The European Commission on Wednesday released a proposal for a digital euro that would ensure free access to the CBDC across the bloc and establish a legal framework so that digital euro payments can be made from device to device, both online and offline.

"The digital euro would be available alongside existing national and international private means of payment, such as cards or applications and it would work like a digital wallet where people and businesses could pay with the digital euro anytime and anywhere in the euro area," the proposal said.

The proposed legislation aims to guarantee privacy akin to that of physical cash, with online transactions offering the same level of protection as existing digital means of payments, "with no one able to see what people are paying for when using the digital euro offline."

European Commissioner for financial stability Mairead McGuinness said she expected debate over a digital euro to continue, but added that the new proposed measures could win over skeptics.

Digital euro debate

"Today’s proposal will help frame the debate around what a digital euro is and the advantages of creating it," McGuiness said. "We are at the beginning of a long democratic process, one which will be done hand-in-hand with the European Parliament, Council, and of course, the European Central Bank, who will decide if and when to introduce the digital euro."

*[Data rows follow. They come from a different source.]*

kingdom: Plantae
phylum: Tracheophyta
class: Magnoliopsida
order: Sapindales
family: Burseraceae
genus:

The European Central Bank will ultimately decide whether to issue the bloc's CBDC. In a  statement published Wednesday, it welcomed the EC's proposal and confirmed it will decide in the coming months whether to move to the next phase of its CBDC project.

“The euro is the most tangible symbol of European integration,” said ECB President Christine Lagarde. "We look forward to continuing working together with other EU institutions towards a digital euro to ensure our currency is fit for the digital age.”

The ECB's Fabio Panetta added that the proposal "is key to ensuring that the digital euro brings value to the people, taking the appreciated features of cash into the digital sphere."